━━━━━ Source records
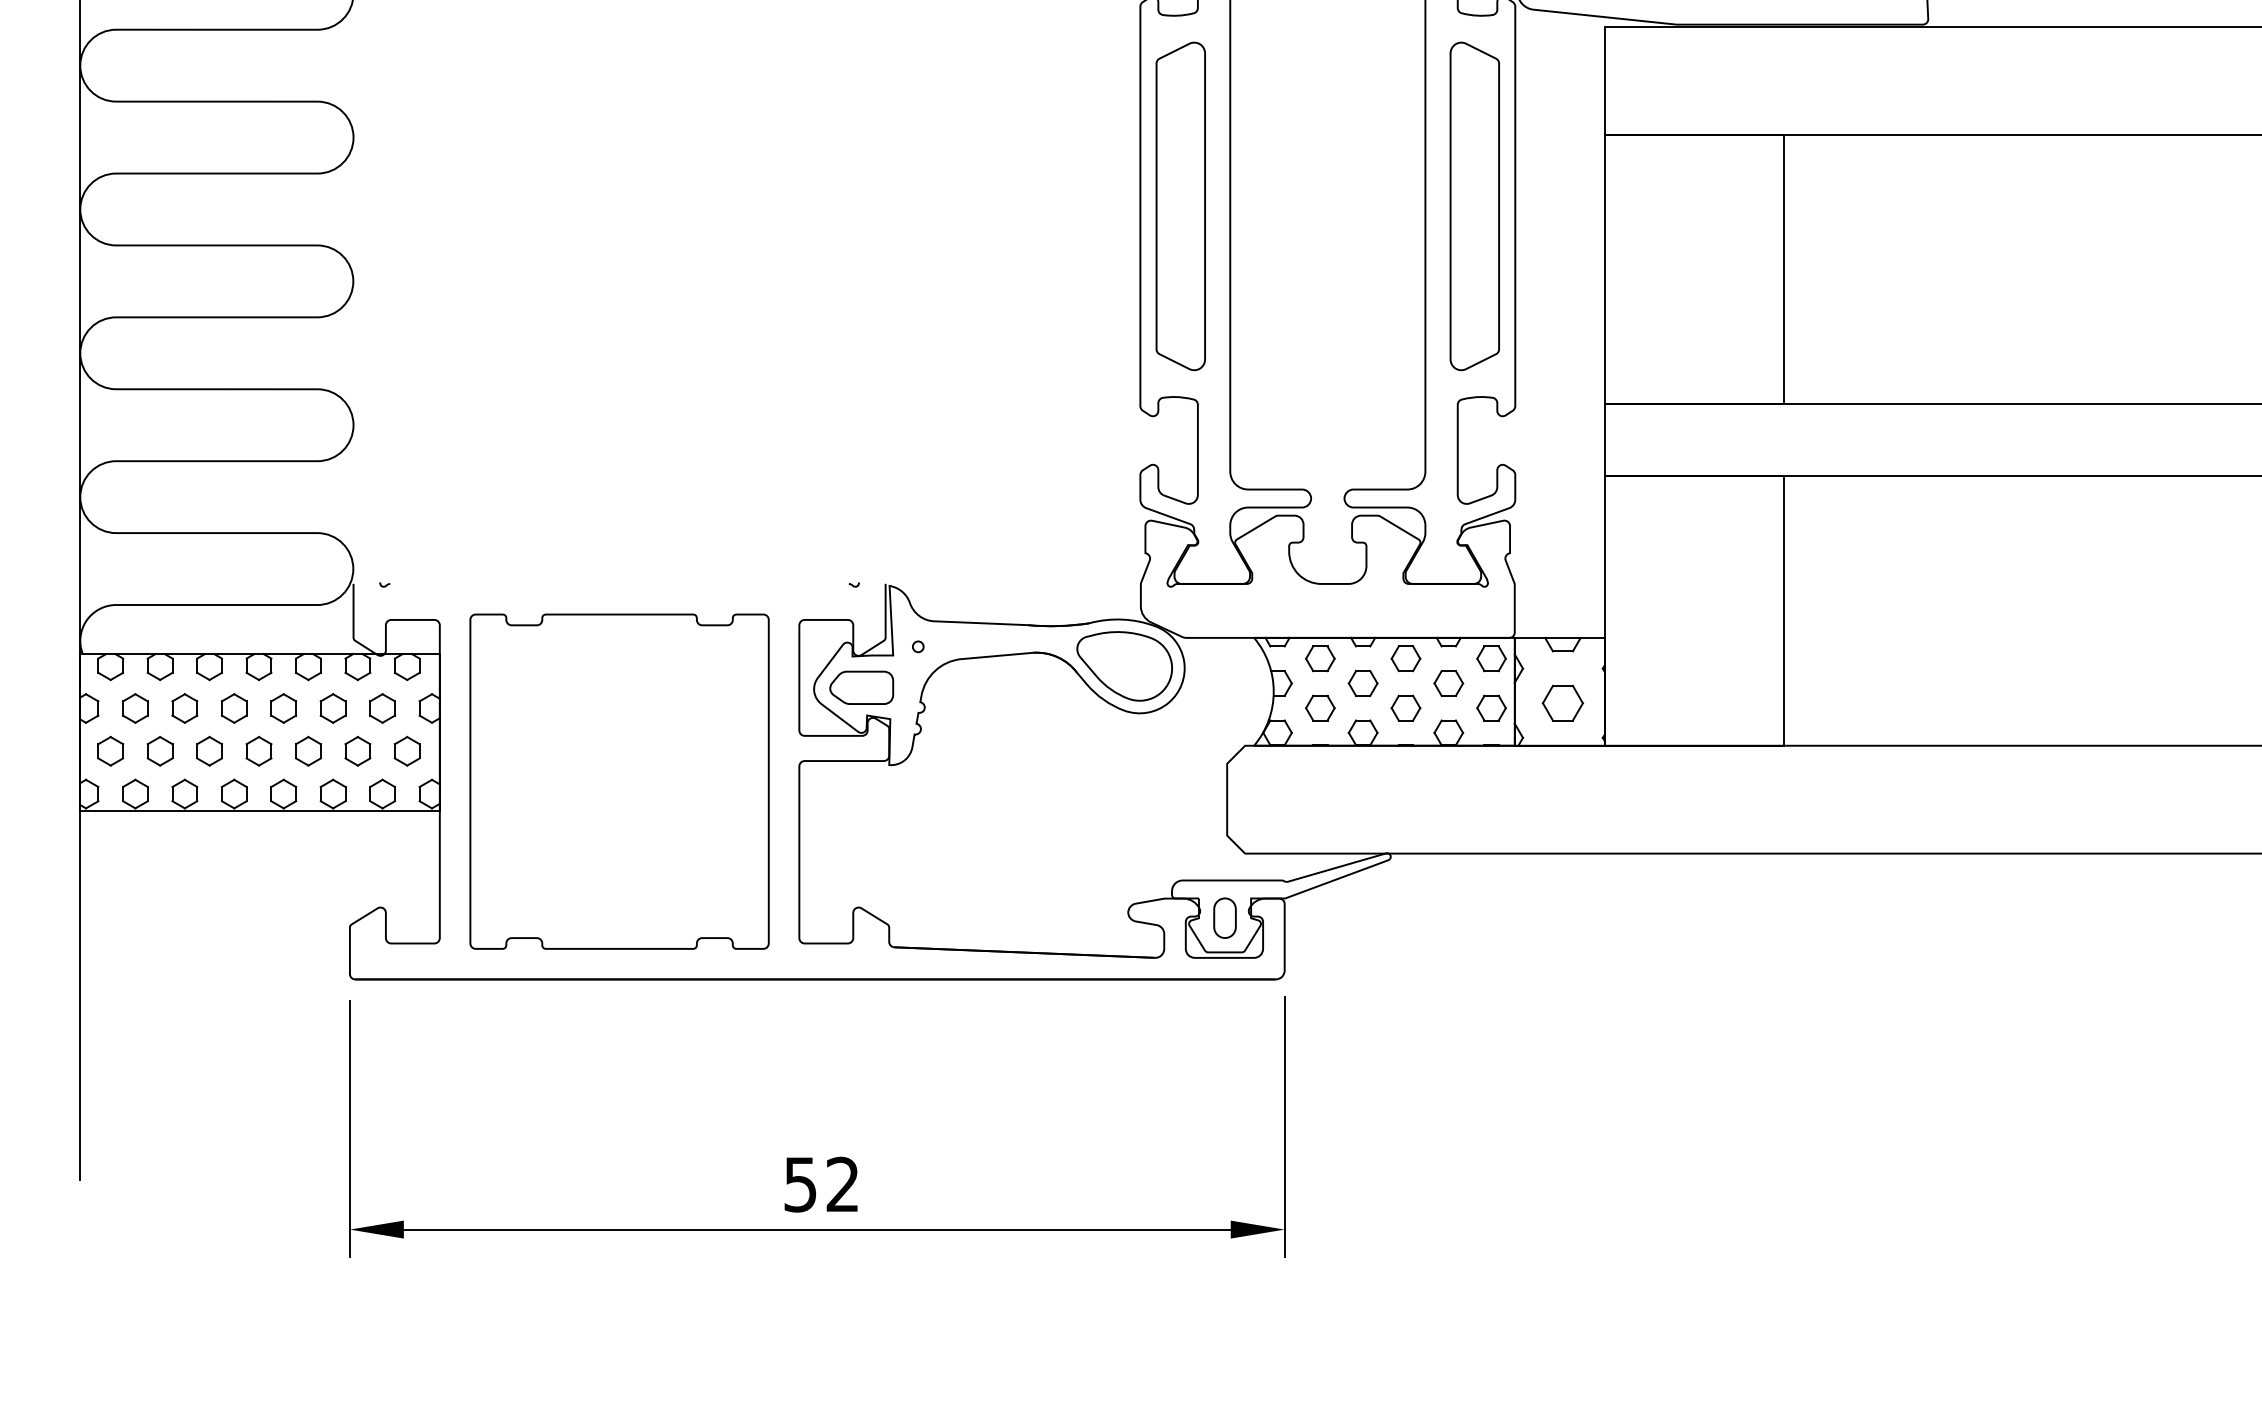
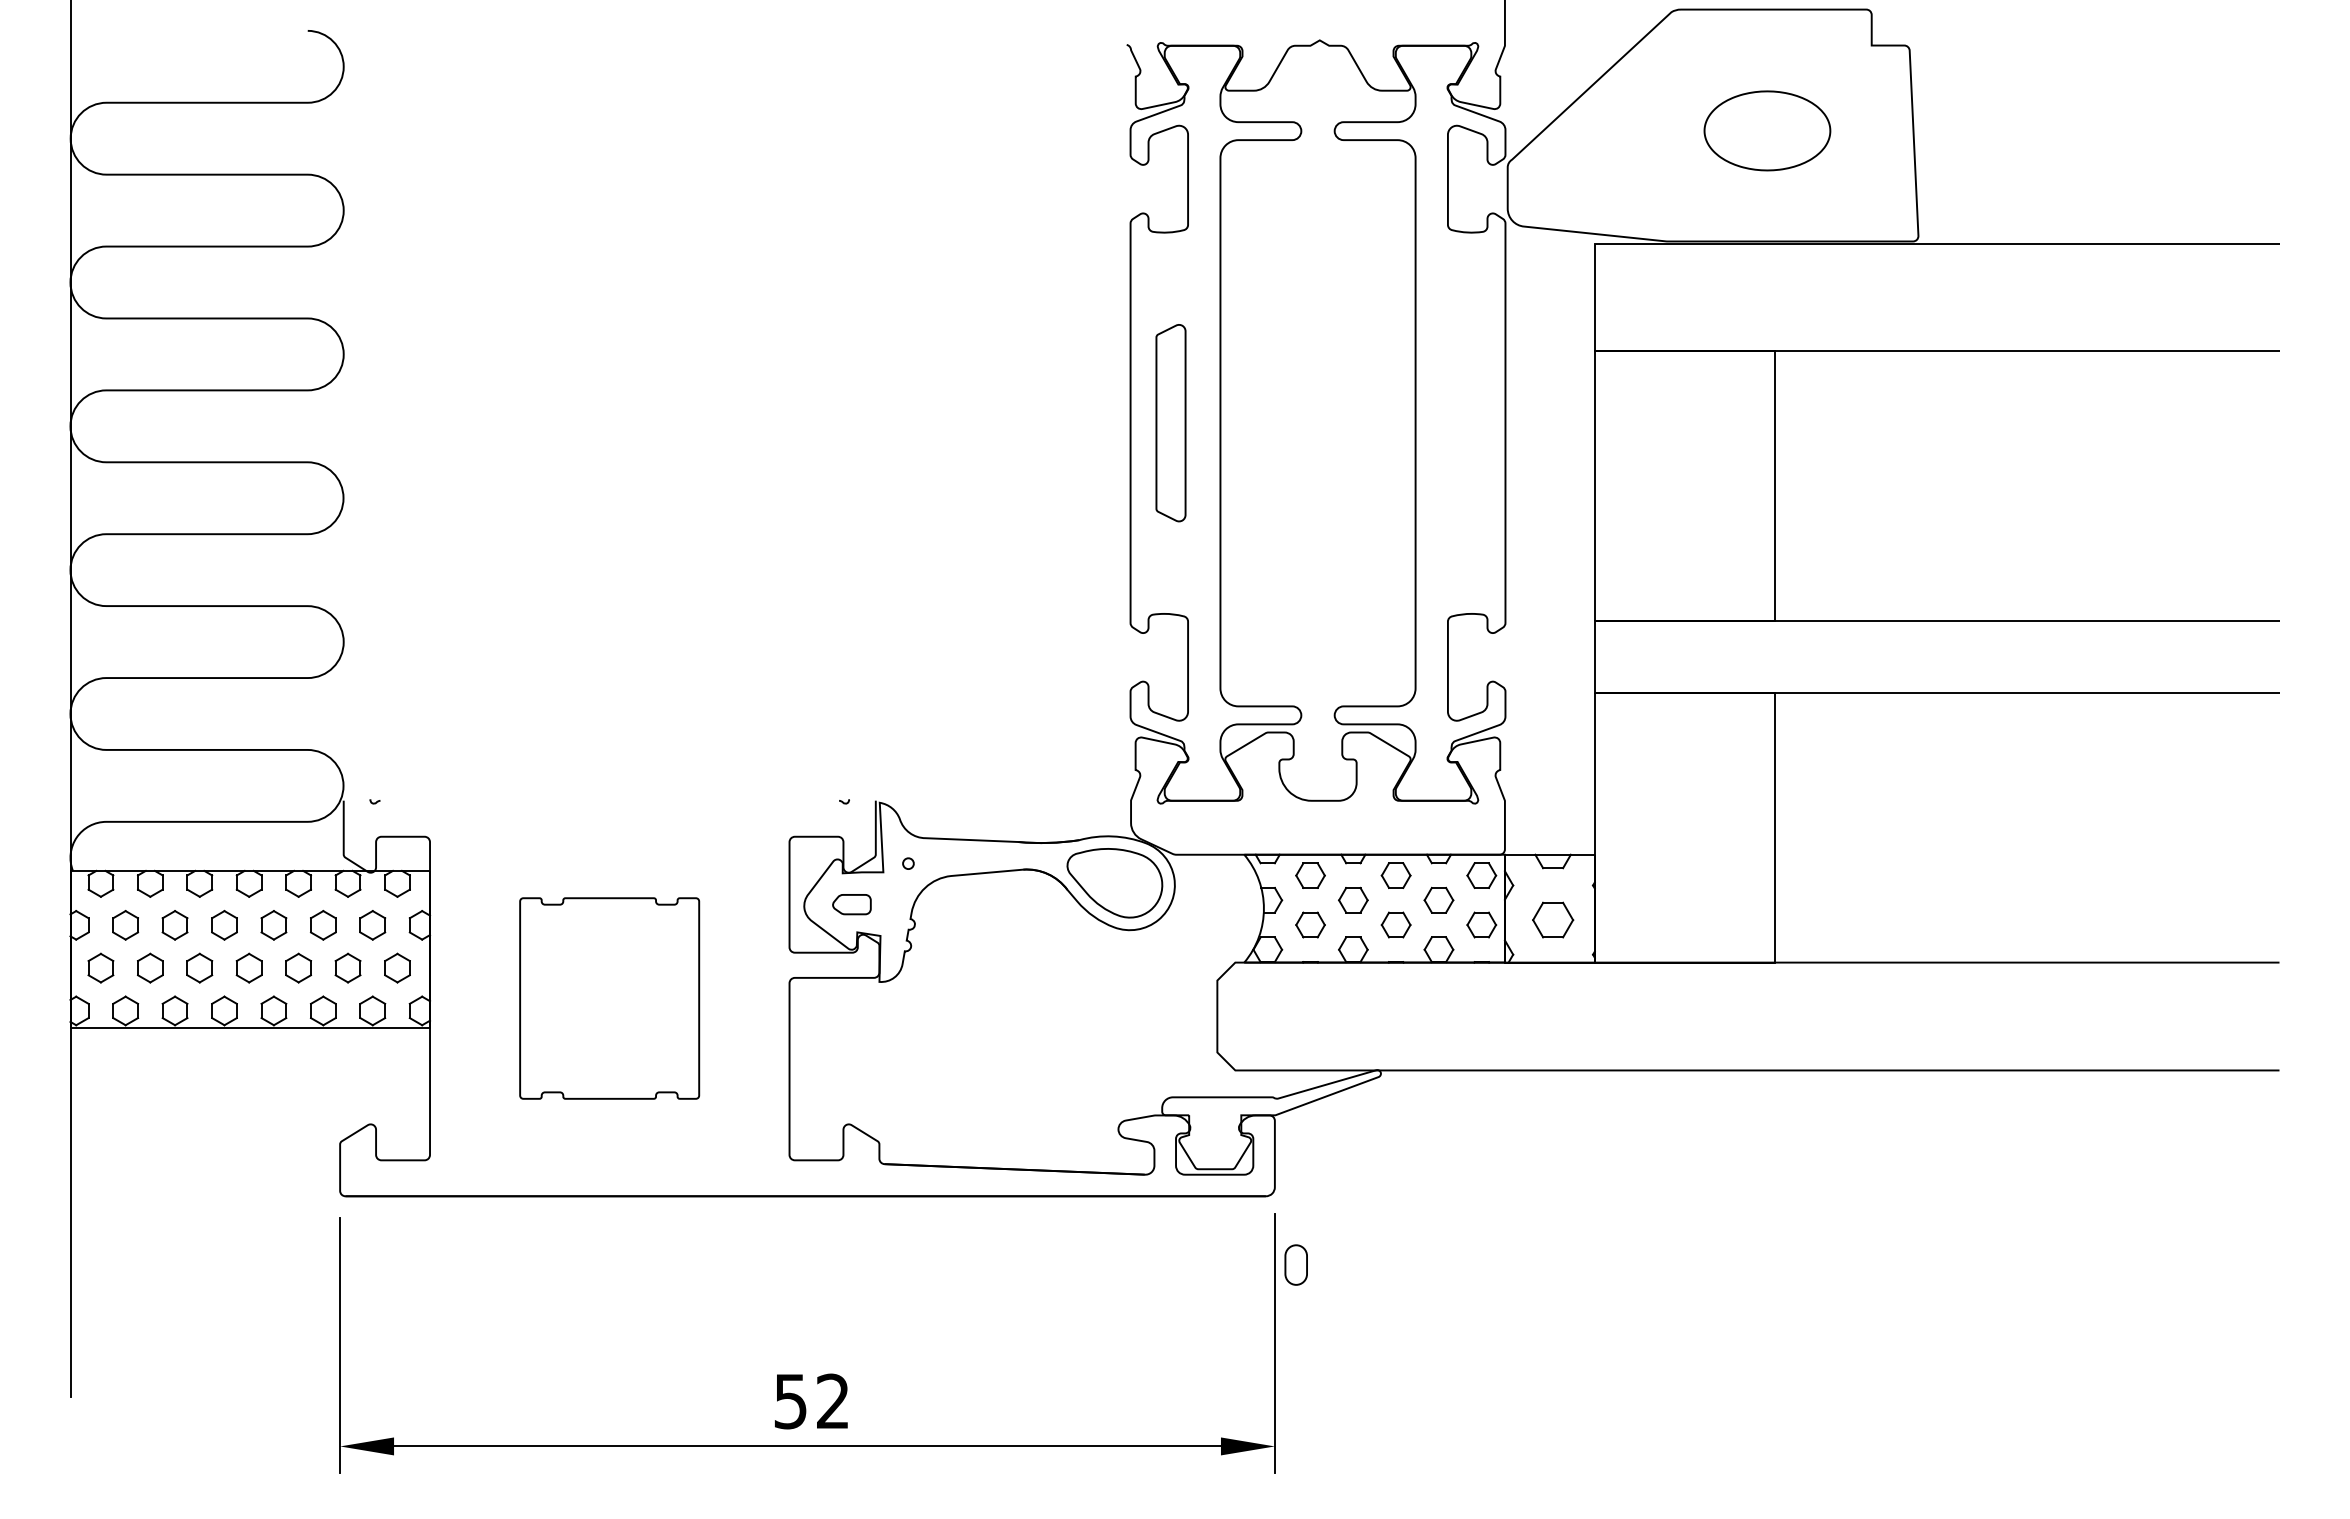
part: (1180, 205) -> (1170, 422), size x0.6
part: (1474, 205) -> (1464, 422), removed
part: (861, 687) -> (851, 904), size x0.6
part: (619, 781) -> (609, 998), size x0.6
part: (1224, 917) -> (1295, 1264), moved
━━━━━━━━━━
## Task prompt
When you print the records above, keep them exact and leave out the pictures.

## Answer box
part: (1180, 205) -> (1170, 422), size x0.6
part: (1474, 205) -> (1464, 422), removed
part: (861, 687) -> (851, 904), size x0.6
part: (619, 781) -> (609, 998), size x0.6
part: (1224, 917) -> (1295, 1264), moved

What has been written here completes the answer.